START Exercise material

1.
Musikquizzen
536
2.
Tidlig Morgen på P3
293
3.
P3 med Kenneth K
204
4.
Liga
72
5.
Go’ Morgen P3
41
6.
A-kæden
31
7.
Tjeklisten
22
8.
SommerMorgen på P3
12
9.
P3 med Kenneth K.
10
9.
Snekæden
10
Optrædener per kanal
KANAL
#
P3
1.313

END Exercise material
START Exercise material

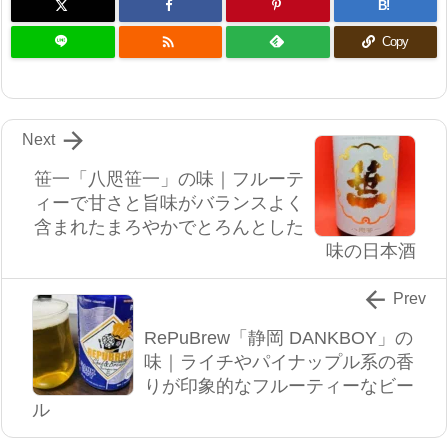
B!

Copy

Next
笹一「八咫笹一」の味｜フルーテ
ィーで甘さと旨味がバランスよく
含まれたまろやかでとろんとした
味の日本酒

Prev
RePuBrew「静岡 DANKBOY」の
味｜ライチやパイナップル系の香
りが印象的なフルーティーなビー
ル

END Exercise material
START Exercise material

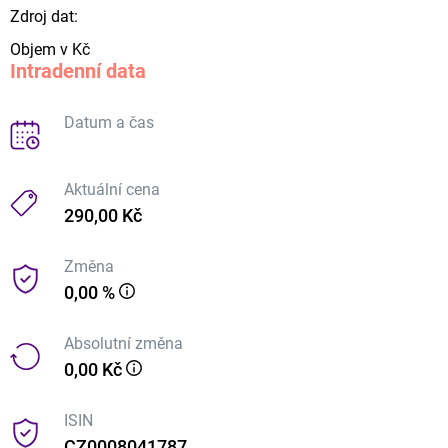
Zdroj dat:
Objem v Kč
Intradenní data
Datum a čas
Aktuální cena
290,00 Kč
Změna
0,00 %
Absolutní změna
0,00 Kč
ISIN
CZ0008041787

END Exercise material

Reproduce the entries above exactly, but only the lines between the line holding "Intradenní data" and the line holding "CZ0008041787", inclusive.

# Result:
Intradenní data
Datum a čas
Aktuální cena
290,00 Kč
Změna
0,00 %
Absolutní změna
0,00 Kč
ISIN
CZ0008041787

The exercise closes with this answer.